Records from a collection

··········

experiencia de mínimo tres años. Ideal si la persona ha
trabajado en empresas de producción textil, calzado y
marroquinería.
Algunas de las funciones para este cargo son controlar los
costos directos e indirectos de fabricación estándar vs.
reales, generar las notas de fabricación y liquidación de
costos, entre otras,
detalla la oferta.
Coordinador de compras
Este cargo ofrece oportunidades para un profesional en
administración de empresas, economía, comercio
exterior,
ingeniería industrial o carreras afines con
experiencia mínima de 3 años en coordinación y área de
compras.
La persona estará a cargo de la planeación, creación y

··········

All of the records shown above should be reproduced exactly.

experiencia de mínimo tres años. Ideal si la persona ha
trabajado en empresas de producción textil, calzado y
marroquinería.
Algunas de las funciones para este cargo son controlar los
costos directos e indirectos de fabricación estándar vs.
reales, generar las notas de fabricación y liquidación de
costos, entre otras,
detalla la oferta.
Coordinador de compras
Este cargo ofrece oportunidades para un profesional en
administración de empresas, economía, comercio
exterior,
ingeniería industrial o carreras afines con
experiencia mínima de 3 años en coordinación y área de
compras.
La persona estará a cargo de la planeación, creación y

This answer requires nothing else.